Work task. According to the excerpt on UART buffering, how many bytes of high-speed UART data must the NRF51822 be able to buffer?
*** Opening Excerpt ***
We have a hardware application that prevents us from using flow control to interface with external hardware. We require the NRF51822 to be able to buffer up to 256 bytes of high speed UART information (around 256k bps) and software buffering is resulting in bit errors. Is it possible to get a ble firmware revision of the software stack that can provide this?

  • Do you have any way of knowing when these bursts of data will come? If so, you may be able to manipulate the connection parameters in some way so that these bursts come only when there will be no radio activity. Connection parameters are explained in this question.

    Normally, the CPU will be blocked for some time every connection event, which occurs every connection interval. If however you set slave latency, the MCU will be woken up every slave latency-th connection event. This means that if your application is to send all this data you receive over the air, you can try to time things such that you will have time in between blocking to receive the data.

    Say you receive these bursts every 4 seconds, and that they last for a full second. If you then have a connection interval of 500 ms, and slave latency of > 3, as long as you don't have any data queued before the burst, no wake-ups should occur, and you should be able to receive the data you need.

  • Here's my problem, even with BLE software stack disabled sending 256 bytes back-to-back at say 115200 bps resulted in bit errors on the UART line without flow control. The problem is exacerbated when using an interupt driven uart methodolgy versus polling. Can anyone confirm they are experiencing the same behaviour?
*** Closing Excerpt ***
*** Opening Record excerpts ***
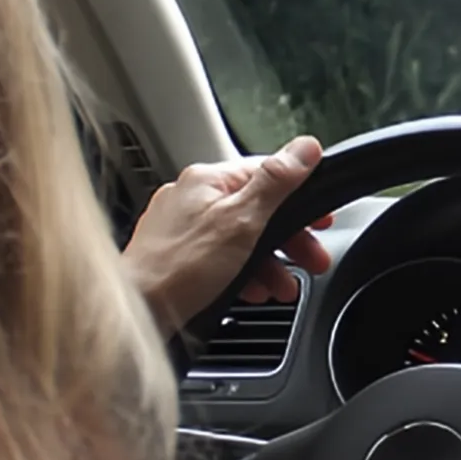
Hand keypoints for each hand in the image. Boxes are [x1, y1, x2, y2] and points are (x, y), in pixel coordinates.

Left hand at [121, 136, 333, 336]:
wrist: (138, 312)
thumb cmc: (181, 268)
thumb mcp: (242, 221)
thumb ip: (277, 182)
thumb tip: (306, 147)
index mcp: (207, 180)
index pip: (267, 174)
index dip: (301, 197)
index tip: (322, 218)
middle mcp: (190, 197)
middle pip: (257, 209)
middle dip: (290, 238)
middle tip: (313, 259)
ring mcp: (180, 227)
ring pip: (240, 237)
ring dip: (270, 262)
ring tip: (284, 286)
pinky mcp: (176, 256)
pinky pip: (221, 257)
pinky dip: (243, 273)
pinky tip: (253, 291)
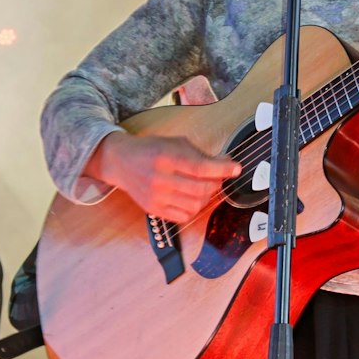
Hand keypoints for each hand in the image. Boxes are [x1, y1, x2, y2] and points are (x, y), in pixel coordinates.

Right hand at [94, 131, 240, 222]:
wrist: (122, 162)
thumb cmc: (152, 150)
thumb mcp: (175, 143)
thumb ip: (201, 154)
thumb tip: (227, 163)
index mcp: (166, 157)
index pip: (200, 167)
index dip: (222, 169)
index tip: (236, 168)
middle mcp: (159, 179)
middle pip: (200, 189)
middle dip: (216, 183)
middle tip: (218, 177)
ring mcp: (156, 197)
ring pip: (195, 205)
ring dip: (207, 197)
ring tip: (204, 187)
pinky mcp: (154, 210)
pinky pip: (184, 216)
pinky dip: (194, 208)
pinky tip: (192, 198)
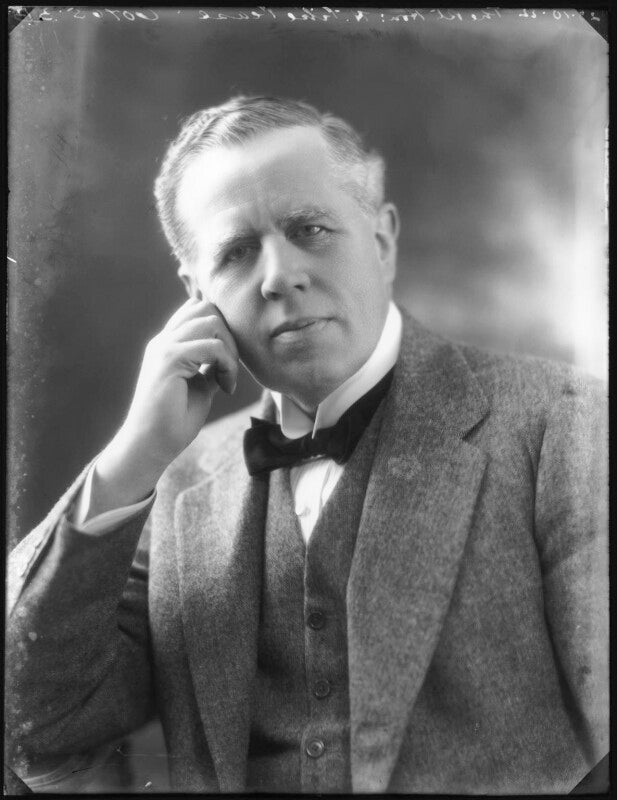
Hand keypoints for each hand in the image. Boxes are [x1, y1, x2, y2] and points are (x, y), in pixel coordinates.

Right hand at [91, 298, 238, 511]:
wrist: (150, 446)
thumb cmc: (174, 422)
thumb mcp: (201, 386)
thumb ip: (211, 366)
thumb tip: (230, 356)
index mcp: (168, 343)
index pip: (197, 309)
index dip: (221, 327)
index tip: (227, 362)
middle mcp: (163, 340)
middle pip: (206, 306)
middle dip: (229, 334)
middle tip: (230, 368)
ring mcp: (164, 347)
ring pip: (211, 321)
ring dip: (230, 350)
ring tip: (227, 379)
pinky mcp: (168, 360)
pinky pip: (211, 346)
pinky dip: (227, 364)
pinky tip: (225, 388)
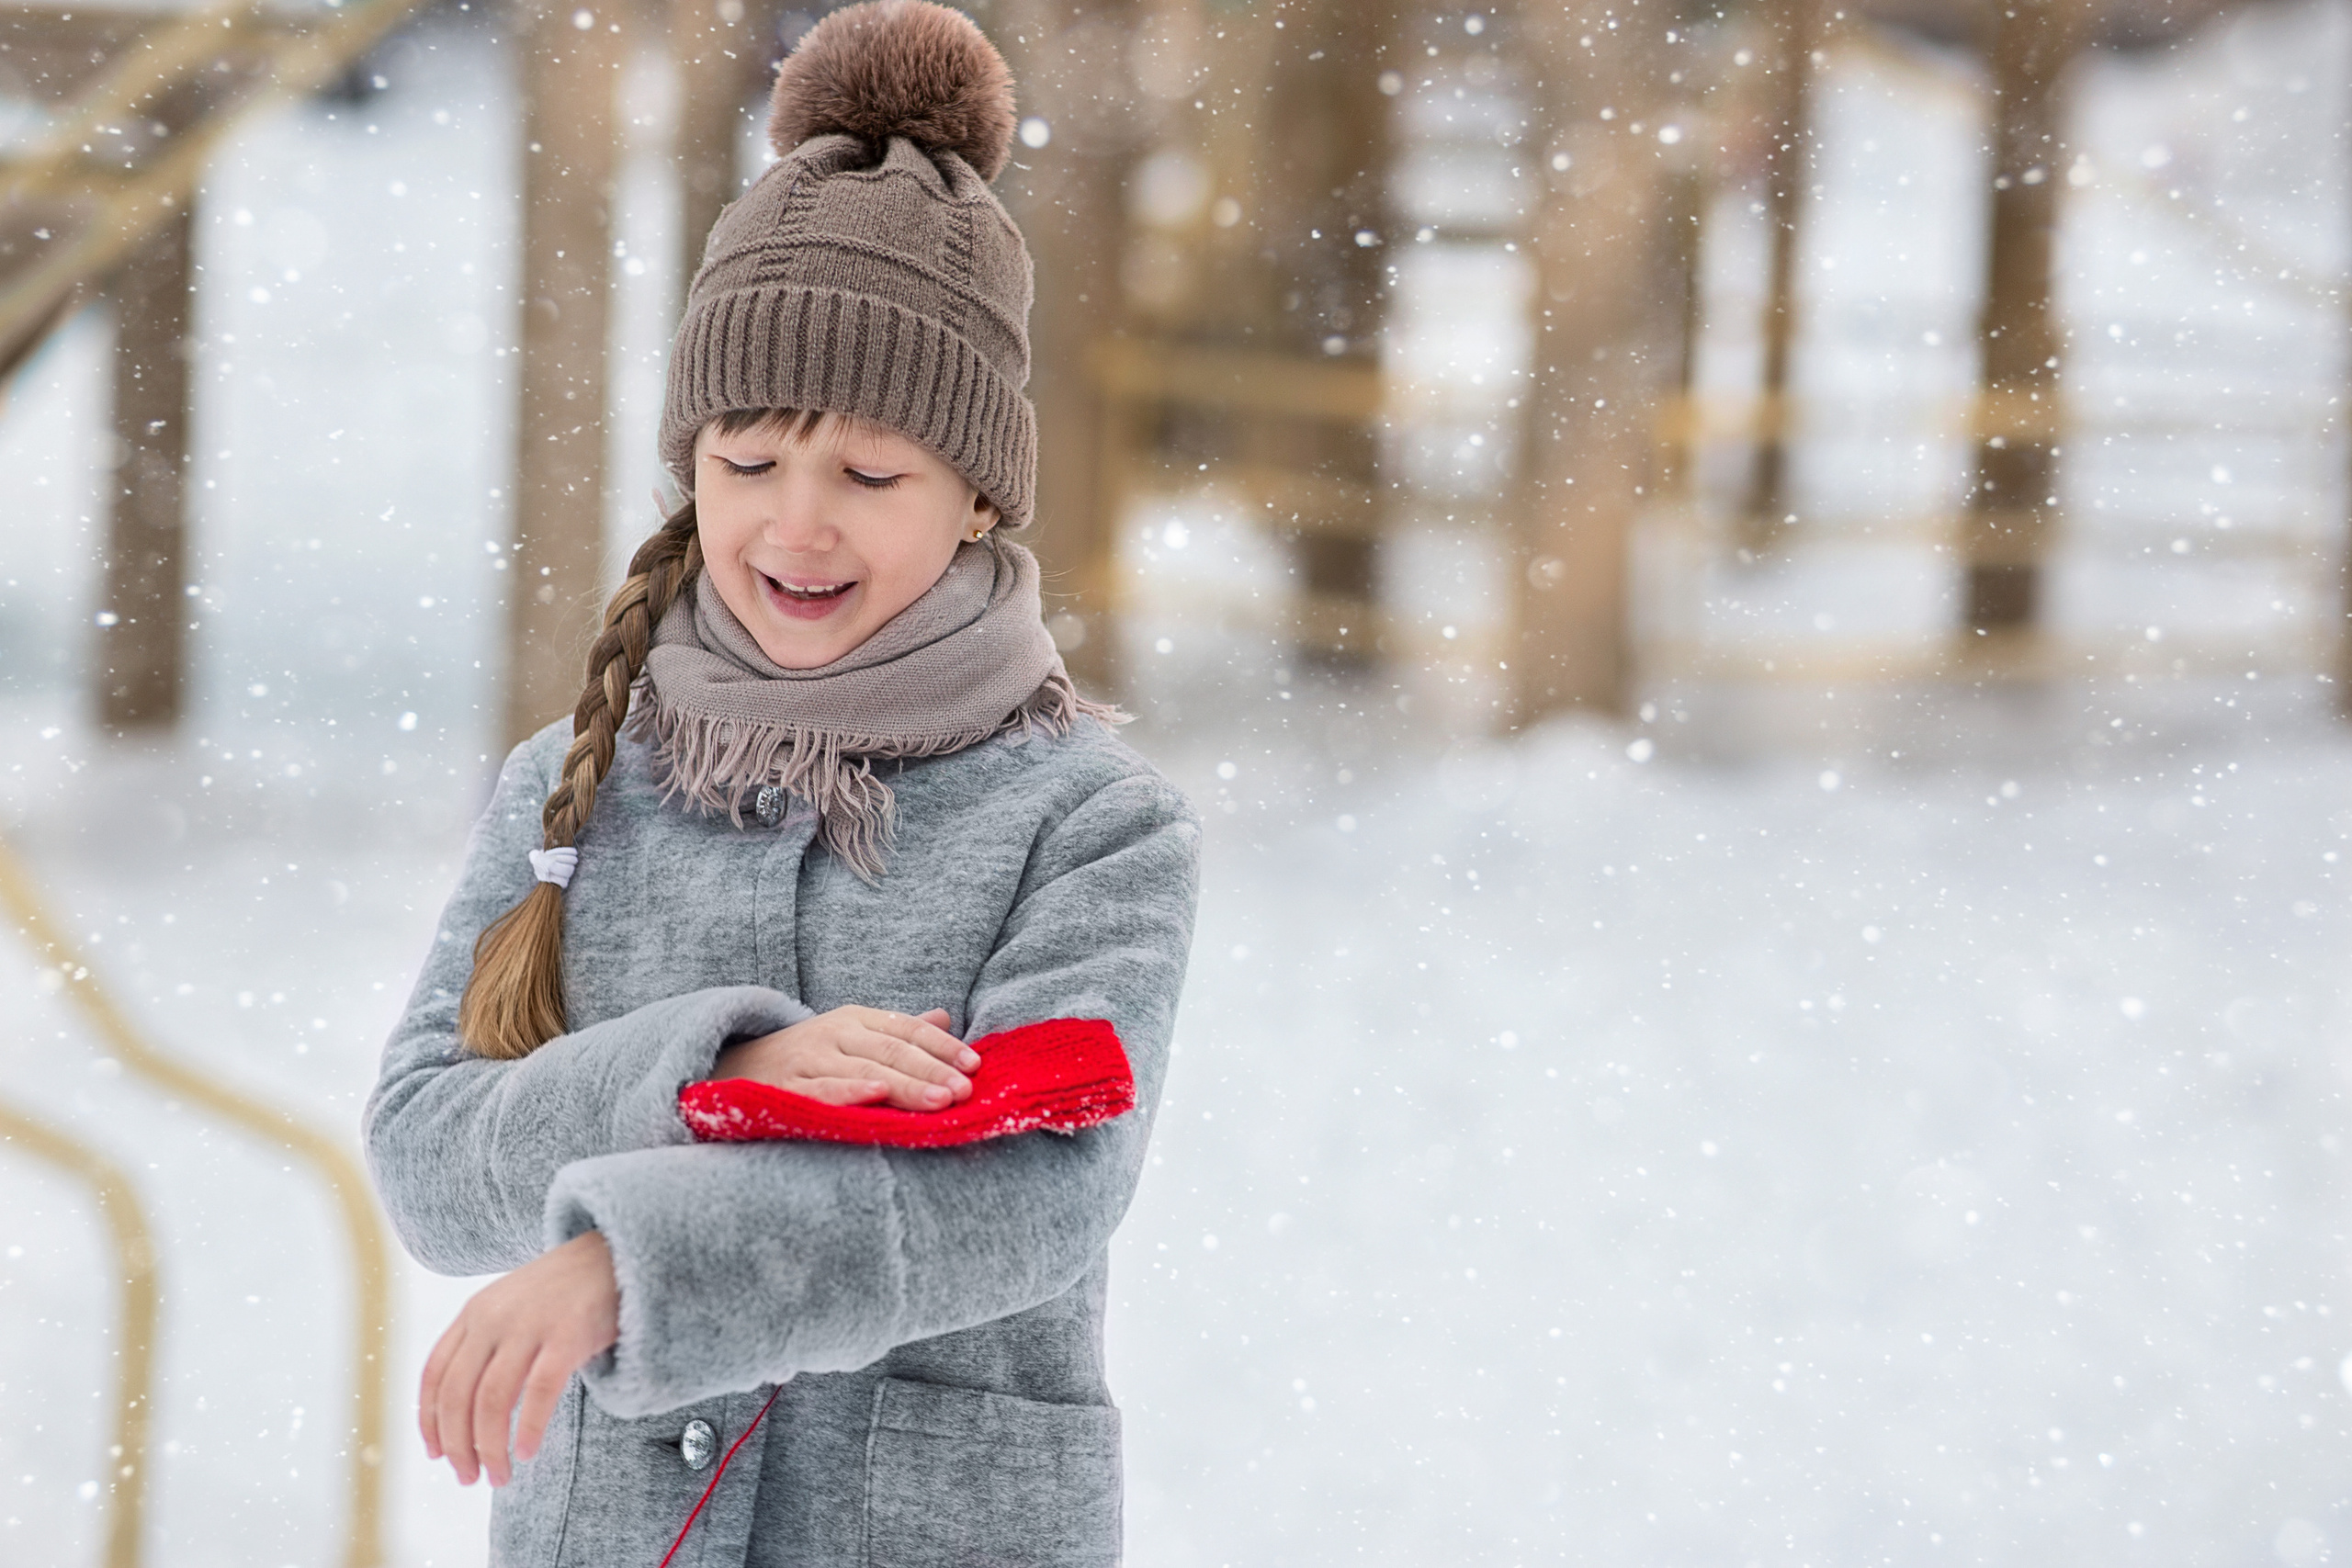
*** Closing Record excerpts ***
Your response. Up to 256 bytes.